THE SHARP EDGE OF MERCY vividly depicts a young nurse’s personal, financial and ethical struggles in 1893 NYC

The Sharp Edge of Mercy

By Connie Hertzberg Mayo

Heliotrope Press: May 6, 2022

$18.00, 290 pages

If you’re looking for a “sleeper” novel instead of reading the latest overhyped book that you can’t seem to escape on social media, The Sharp Edge of Mercy is a good place to start. Connie Hertzberg Mayo’s second novel (after 2016’s The Island of Worthy Boys) pulled me in from the first pages and remained a completely absorbing and thought-provoking read for the next 280 pages.

Set in New York City in 1893, The Sharp Edge of Mercy is the story of 18-year-old Lillian Dolan, a newly hired nurse assistant at the New York Cancer Hospital. She has fled her home after a dispute with her mother, taking her younger sister Marie, who has been left disabled by scarlet fever. She rents a tiny apartment on the edge of Hell’s Kitchen and has ambitions of being a nurse. She has her hands full learning on the job and finding a caregiver for her sister. Fortunately, her older cousin Michael is her guardian angel and helps her make rent and sort out other difficulties.

Early in her training, she meets Jupiter, a Black man from Alabama, who runs the hospital’s basement crematorium. (One of her first tasks was to deliver a dead body to him.) They develop a tentative friendship and Jupiter becomes the source of helpful practical advice in Lillian’s early days.

Through Lillian’s experiences at the hospital and beyond, the novel explores medical ethics, sexual mores, and race, class, and ethnic relations. Her work ethic, cast iron stomach, and critical thinking eventually make an impression on a couple of the nurses and the new head surgeon, Dr. Bauer. But as she makes her way at the hospital, she finds herself enmeshed in workplace power struggles. At the same time, Michael is introducing the sheltered Lillian to the realities of turn-of-the-century New York City, forcing her to reconsider some of her strict Catholic viewpoints.

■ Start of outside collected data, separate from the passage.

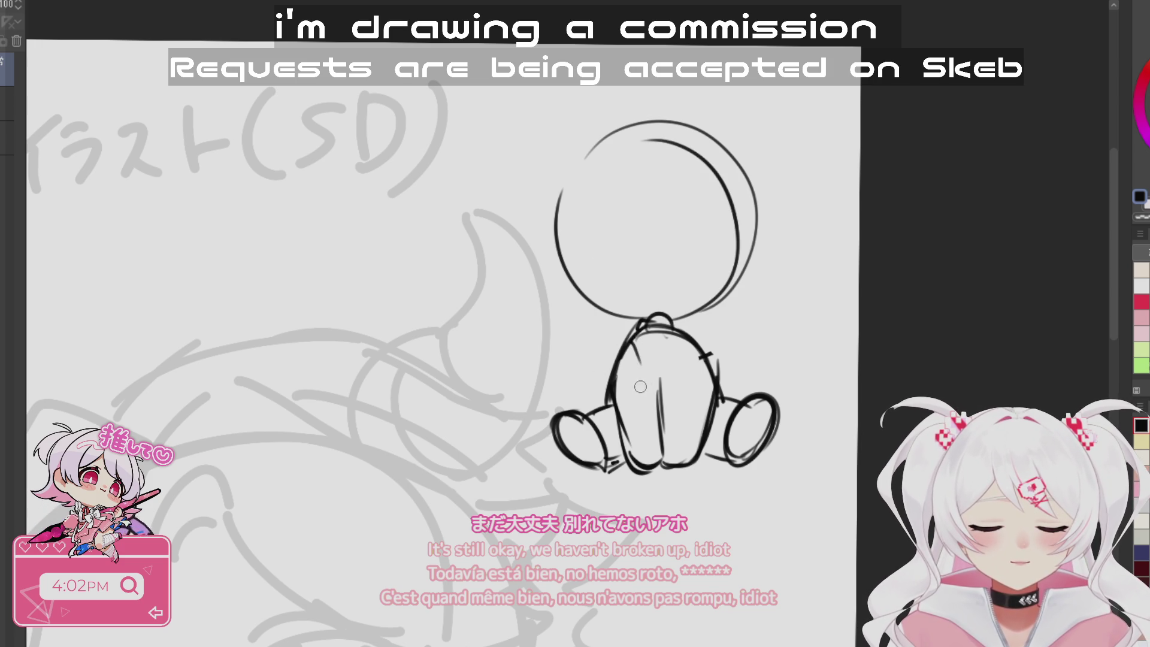
drag(664, 427, 645, 539)
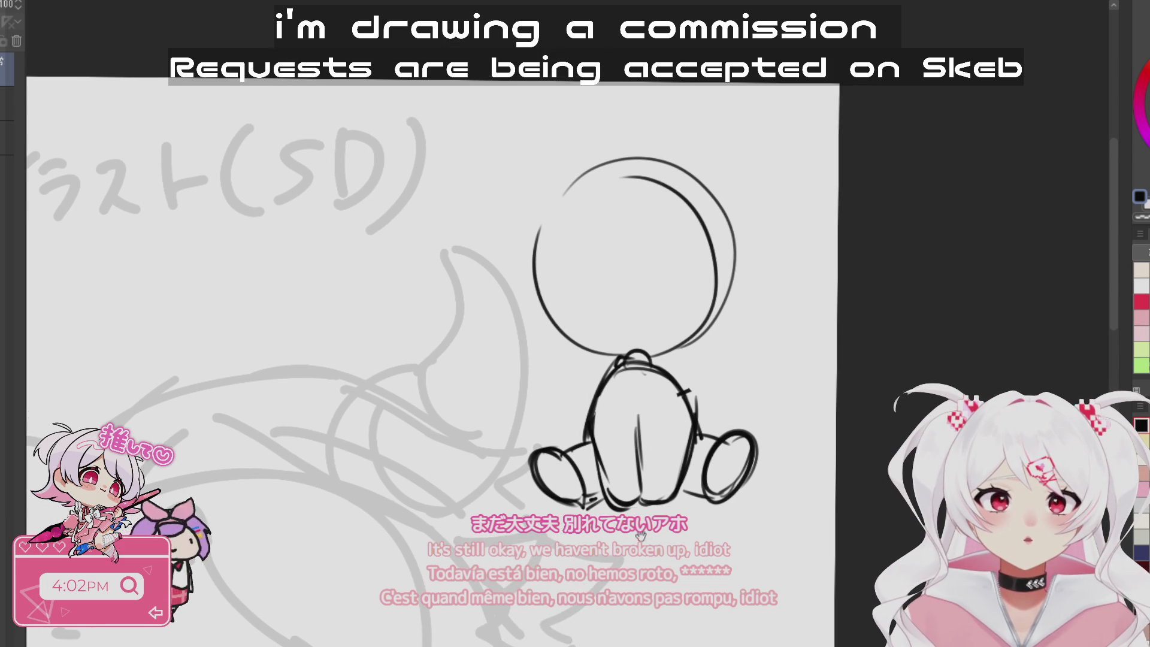
- Zoom in and draw a larger circle around the head, undoing a stray side curve
click(664, 256)
mouse_move(625, 152)
mouse_down()
mouse_move(530, 165)
mouse_move(587, 392)
mouse_move(678, 124)
mouse_move(695, 374)
mouse_move(731, 187)
mouse_move(497, 203)
mouse_move(527, 371)
mouse_up()
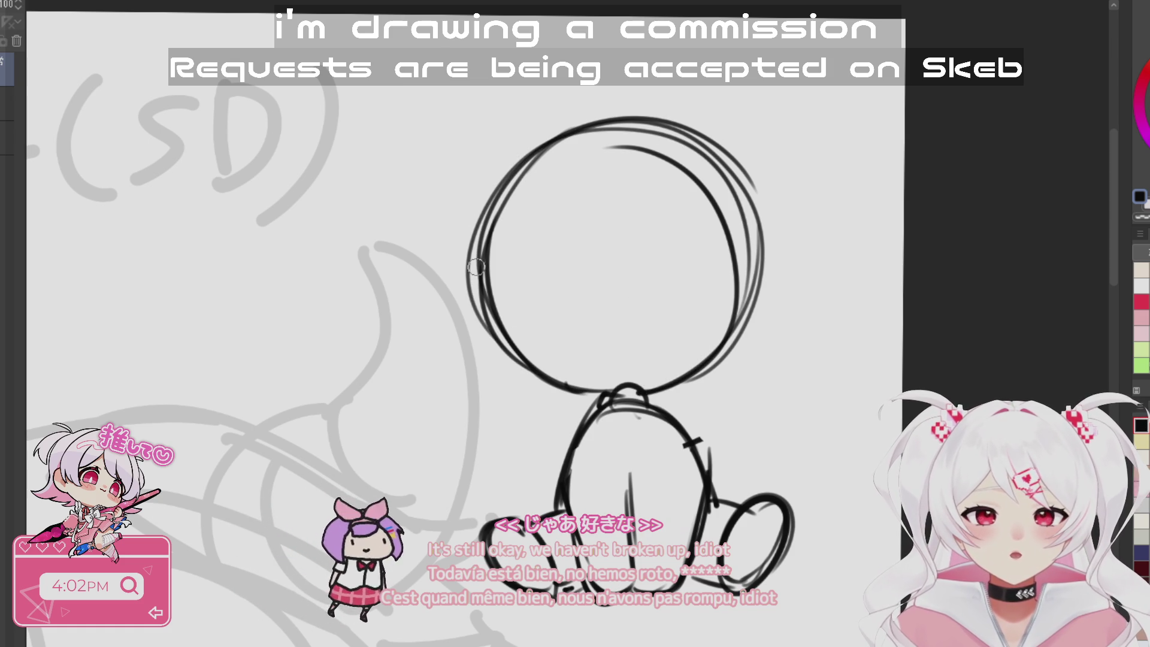
drag(470, 302, 427, 150)
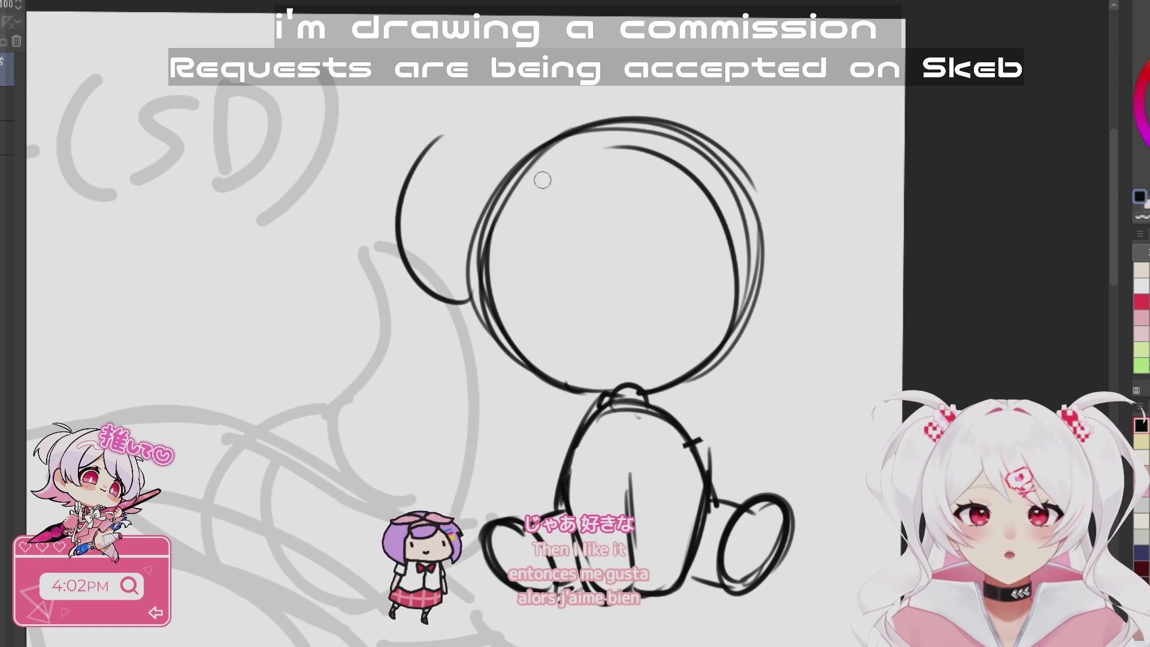
key(ctrl+z)
- Sketch the crown curves, a curved eye guide line across the face, and a tiny mouth
drag(592, 203, 653, 149)
drag(698, 216, 650, 159)
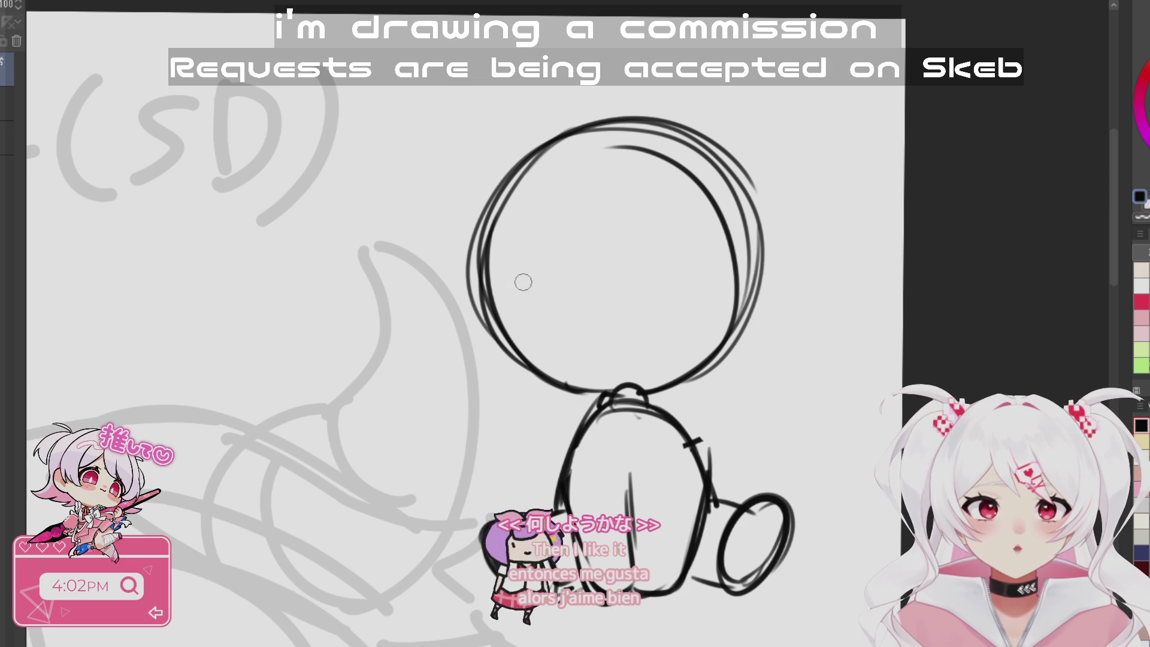
drag(537, 289, 672, 257)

Mayo was woven a complex plot that had me wondering what would happen next to Lillian, Michael, Marie’s caregiver, and Jupiter. The crux of the novel involves Dr. Bauer’s willingness to meet with Lillian in his office after work to answer her hard questions about patient treatment and the practice of medicine. But Michael warns the naive Lillian that Dr. Bauer must have an ulterior motive and to be on her guard.

There is also a satisfying subplot in which Michael struggles to sort out his identity and his path forward. Finally, there is more to Jupiter’s presence in New York City and the hospital than it first appeared. The three plot lines converge neatly, and the conclusion remains in doubt until the last pages. The Sharp Edge of Mercy is not a suspense novel per se, but the ethical, moral, and power struggles at its heart generate many questions that will keep you turning the pages.

Lillian is a compelling protagonist, a young woman of her time, yet in many ways ahead of her time. Her open heart and strong sense of right and wrong serve her well in a New York City that chewed people up, especially the poor and working class. She is such a strong character that one hopes to see a sequel. The conclusion offers several potential paths for Lillian and her friends and family to pursue.